WebAuthn and Passkeys

Inspecting WebAuthn Traffic

Just released v2 of a Chrome Extension that overrides the navigator.credentials.get and navigator.credentials.create endpoints to show the json that is sent and received from a webauthn transaction. The extension simply produces a dialog box that shows the json submitted to the appropriate endpoints on a server that supports Passkeys. It’s available as an unpacked Chrome extension at https://github.com/krypted/webauthn-inspector.

The two primary attributes I was interested in exploring are “id” and “challenge”. Visit webauthn.info and change the “Advanced Settings” it’s easy to see how the other fields change as the settings change and compare these to sites (e.g. bestbuy.com) that have implemented some of the WebAuthn spec. In general, the id remains static while the challenge changes based on the spec explained at webauthn.guide.

Most browsers support similar javascript based extensions (e.g. Firefox and Safari) so feel free to make a pull request if you can get this working for those (I’ll tinkerate with the webkit entitlement to see if I can get this to work in Safari at some point). Further, this is distributed unpacked but even I an extension is a crx, it’s easy to extract and download an extension to see what it does, as seen with this extension: https://chrome.google.com/webstore/detail/crx-extractordownloader/ajkhmmldknmfjnmeedkbkkojgobmljda?hl=en-US. Any extension that touches the navigator.credentials.* functions should be viewed with suspicion. Heck, any browser extension should be for that matter… For example, use this one I did awhile back to just find and replace words on a web page to see how much of the content rendered on a page they have access to: https://github.com/krypted/Word-Replacer-Safari-Extension. If they can also POST or GET to an endpoint somewhere then the extension can send data rendered to a third party.

While the underlying derived credentials flow in WebAuthn is as secure as it gets for the most part, we still don’t want the id and challenges falling into the wrong hands.
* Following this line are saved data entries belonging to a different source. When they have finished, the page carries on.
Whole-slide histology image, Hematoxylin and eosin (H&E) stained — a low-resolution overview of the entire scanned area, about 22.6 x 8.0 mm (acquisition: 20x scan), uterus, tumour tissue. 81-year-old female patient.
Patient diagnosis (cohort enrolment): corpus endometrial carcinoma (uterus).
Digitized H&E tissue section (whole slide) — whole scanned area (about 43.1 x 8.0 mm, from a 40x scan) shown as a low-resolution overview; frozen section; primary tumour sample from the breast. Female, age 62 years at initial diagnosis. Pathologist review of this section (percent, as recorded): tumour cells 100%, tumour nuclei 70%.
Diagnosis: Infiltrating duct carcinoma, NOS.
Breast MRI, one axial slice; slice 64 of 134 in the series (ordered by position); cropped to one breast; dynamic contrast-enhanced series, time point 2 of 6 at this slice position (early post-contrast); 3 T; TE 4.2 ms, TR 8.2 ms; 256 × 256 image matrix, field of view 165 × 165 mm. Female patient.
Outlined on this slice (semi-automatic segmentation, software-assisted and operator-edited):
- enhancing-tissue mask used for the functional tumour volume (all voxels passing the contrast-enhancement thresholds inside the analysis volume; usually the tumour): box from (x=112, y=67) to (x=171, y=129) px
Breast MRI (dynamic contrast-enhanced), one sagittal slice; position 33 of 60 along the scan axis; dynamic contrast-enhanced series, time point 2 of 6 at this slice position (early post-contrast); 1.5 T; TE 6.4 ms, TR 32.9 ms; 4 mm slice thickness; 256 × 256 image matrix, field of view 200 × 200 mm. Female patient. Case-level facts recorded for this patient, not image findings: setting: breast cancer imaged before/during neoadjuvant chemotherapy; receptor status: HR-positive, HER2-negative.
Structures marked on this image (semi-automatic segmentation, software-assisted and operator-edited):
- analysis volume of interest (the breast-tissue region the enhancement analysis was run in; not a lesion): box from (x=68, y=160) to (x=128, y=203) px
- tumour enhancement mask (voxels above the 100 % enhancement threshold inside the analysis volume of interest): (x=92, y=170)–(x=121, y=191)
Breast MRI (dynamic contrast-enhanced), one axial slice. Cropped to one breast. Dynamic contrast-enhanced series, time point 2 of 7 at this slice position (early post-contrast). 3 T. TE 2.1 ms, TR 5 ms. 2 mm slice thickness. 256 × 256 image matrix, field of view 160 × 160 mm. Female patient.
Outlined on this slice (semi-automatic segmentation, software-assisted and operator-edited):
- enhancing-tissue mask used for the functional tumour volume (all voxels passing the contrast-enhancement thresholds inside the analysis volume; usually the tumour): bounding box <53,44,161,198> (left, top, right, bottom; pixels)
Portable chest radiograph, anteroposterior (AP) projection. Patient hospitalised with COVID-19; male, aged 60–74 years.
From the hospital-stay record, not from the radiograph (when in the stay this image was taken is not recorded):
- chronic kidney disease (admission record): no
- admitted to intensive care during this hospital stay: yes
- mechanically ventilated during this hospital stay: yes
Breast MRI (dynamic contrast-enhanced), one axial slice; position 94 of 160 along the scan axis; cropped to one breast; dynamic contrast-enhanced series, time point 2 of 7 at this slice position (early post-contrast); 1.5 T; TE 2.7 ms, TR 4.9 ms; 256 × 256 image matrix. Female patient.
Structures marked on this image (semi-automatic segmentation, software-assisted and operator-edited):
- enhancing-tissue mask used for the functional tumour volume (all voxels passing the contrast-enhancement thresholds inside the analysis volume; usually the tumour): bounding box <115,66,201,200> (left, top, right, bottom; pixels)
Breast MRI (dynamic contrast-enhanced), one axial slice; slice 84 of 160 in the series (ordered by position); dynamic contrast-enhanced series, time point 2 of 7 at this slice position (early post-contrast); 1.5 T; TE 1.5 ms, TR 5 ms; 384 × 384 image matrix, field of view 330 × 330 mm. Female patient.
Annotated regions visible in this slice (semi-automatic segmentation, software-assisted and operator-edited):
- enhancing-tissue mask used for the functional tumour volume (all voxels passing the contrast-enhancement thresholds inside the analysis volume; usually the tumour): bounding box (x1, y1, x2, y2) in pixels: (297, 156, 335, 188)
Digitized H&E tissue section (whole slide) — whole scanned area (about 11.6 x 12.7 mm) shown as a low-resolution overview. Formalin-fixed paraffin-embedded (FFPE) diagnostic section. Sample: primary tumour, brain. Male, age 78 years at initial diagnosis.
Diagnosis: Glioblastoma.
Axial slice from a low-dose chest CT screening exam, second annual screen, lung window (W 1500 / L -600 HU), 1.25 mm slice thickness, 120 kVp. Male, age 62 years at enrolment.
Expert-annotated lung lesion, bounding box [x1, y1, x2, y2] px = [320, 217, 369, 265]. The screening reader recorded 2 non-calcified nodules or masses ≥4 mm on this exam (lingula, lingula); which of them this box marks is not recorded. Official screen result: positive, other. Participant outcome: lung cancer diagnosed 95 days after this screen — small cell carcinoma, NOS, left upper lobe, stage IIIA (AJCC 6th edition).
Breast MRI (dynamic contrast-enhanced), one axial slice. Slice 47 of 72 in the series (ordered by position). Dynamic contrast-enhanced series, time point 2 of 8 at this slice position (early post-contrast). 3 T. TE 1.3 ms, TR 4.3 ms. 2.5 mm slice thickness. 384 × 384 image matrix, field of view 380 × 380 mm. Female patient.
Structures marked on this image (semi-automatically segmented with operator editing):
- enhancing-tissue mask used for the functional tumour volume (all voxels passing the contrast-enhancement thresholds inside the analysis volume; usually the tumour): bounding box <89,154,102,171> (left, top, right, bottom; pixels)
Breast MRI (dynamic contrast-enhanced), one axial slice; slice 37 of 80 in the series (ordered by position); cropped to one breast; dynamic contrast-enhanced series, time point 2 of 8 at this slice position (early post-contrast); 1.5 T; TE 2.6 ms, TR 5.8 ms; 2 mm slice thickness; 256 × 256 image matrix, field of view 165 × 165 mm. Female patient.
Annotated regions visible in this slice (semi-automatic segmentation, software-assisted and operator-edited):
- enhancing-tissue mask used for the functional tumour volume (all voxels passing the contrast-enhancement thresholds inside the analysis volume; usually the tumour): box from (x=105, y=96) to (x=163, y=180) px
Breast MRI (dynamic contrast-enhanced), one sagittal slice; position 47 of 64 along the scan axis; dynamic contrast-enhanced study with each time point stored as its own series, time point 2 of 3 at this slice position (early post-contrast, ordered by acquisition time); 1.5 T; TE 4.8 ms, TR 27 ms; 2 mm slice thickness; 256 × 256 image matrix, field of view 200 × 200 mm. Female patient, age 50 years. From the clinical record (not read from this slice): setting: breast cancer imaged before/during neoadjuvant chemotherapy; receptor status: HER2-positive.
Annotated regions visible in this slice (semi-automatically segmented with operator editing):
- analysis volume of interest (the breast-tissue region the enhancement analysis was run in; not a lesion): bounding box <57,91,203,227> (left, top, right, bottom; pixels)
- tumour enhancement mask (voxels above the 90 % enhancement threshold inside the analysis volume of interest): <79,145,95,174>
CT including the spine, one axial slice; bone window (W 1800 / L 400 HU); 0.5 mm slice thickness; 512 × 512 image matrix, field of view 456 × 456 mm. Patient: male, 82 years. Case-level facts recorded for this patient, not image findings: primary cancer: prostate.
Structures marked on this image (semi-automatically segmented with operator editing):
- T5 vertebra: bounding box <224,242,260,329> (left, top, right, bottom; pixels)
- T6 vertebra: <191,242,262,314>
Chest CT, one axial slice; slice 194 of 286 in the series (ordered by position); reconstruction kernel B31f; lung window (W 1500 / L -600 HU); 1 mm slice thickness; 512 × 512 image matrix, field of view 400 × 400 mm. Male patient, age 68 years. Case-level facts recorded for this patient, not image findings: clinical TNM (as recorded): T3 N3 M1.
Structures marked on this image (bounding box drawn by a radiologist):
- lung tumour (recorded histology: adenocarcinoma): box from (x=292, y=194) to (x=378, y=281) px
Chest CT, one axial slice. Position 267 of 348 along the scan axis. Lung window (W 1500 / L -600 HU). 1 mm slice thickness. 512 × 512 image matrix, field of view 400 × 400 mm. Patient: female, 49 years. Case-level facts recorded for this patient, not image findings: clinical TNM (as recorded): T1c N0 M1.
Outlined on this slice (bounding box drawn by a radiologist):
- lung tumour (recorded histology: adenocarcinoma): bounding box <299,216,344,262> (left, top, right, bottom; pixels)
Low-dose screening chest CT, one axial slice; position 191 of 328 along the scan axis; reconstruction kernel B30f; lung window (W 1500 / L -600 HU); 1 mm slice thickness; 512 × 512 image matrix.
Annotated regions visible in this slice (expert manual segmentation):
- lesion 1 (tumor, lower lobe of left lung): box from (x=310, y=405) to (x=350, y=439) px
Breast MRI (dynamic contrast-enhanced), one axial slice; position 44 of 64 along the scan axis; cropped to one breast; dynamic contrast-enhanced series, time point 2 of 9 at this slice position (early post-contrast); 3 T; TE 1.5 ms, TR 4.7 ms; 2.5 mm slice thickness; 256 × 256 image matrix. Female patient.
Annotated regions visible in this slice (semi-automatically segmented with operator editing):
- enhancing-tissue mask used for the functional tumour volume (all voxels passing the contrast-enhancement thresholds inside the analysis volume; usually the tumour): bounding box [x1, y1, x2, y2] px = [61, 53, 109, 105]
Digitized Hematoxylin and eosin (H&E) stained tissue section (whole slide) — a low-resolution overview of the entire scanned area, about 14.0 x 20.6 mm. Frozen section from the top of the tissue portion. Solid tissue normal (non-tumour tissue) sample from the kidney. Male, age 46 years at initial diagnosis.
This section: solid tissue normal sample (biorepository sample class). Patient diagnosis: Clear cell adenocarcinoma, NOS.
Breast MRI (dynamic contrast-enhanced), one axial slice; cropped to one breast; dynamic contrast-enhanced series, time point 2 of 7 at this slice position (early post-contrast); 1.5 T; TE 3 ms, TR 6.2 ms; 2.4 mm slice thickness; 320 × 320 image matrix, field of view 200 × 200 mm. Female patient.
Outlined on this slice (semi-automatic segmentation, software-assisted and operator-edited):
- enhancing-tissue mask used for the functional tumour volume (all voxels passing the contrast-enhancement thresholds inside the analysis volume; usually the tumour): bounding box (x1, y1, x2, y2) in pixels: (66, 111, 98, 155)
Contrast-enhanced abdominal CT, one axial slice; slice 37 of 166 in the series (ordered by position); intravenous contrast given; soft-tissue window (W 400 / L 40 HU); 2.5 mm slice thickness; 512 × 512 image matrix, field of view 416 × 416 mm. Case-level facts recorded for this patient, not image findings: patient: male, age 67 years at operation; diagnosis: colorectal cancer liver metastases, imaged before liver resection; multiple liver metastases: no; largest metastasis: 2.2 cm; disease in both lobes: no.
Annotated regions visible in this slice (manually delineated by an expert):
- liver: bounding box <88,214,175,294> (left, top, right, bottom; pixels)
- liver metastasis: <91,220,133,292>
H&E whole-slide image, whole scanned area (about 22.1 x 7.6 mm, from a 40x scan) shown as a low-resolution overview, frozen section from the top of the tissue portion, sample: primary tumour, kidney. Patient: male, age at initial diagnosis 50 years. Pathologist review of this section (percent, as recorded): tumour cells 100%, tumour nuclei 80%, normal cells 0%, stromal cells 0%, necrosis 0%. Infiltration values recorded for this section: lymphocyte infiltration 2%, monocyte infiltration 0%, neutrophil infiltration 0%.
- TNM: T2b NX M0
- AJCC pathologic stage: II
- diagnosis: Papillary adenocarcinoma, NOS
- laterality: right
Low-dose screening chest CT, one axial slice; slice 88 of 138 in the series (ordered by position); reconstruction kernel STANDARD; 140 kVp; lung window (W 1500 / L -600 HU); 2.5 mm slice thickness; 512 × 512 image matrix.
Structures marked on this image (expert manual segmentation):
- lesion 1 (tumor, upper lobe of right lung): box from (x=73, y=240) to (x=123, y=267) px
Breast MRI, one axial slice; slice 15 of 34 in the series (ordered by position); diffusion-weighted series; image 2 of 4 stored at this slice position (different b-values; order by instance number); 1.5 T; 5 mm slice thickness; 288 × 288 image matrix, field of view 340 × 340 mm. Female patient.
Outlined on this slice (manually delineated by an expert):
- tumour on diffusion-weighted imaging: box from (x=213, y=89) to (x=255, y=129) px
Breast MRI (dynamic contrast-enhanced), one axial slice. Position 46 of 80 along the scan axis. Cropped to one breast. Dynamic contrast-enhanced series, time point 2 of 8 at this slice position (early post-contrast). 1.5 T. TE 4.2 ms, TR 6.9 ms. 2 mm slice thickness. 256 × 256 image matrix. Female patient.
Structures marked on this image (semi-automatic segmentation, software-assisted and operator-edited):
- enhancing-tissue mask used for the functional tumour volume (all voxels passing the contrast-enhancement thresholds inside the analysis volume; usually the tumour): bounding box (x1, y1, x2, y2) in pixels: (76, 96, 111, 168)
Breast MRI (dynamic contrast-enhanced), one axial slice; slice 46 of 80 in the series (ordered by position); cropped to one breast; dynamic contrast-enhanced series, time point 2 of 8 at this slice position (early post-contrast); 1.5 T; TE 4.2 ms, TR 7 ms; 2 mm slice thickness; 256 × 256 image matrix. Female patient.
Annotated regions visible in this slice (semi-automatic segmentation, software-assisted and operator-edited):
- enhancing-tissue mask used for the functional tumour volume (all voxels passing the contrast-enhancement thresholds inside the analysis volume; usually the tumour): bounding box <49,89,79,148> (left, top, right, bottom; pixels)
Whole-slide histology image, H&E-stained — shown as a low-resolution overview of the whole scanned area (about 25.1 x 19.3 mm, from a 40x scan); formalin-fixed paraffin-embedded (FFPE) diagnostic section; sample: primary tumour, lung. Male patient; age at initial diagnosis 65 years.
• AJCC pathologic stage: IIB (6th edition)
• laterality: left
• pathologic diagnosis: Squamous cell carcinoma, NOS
They still harken back to a public/private keypair, just with larger credentials dynamically generated and encrypted with a token based on a biometric-based key, masquerading behind marketing speak from hastily implemented development teams as something else. It’s all still effectively Euclidian geometry that can be reversed with powerful enough systems and enough time to do so (which is hopefully longer than the life of the computer that hosts the key, given that a new key is generated on each device). Or that was the plan until they could be sync’d… But now I’m just rambling. Hope the extension is useful to others in their research endeavors.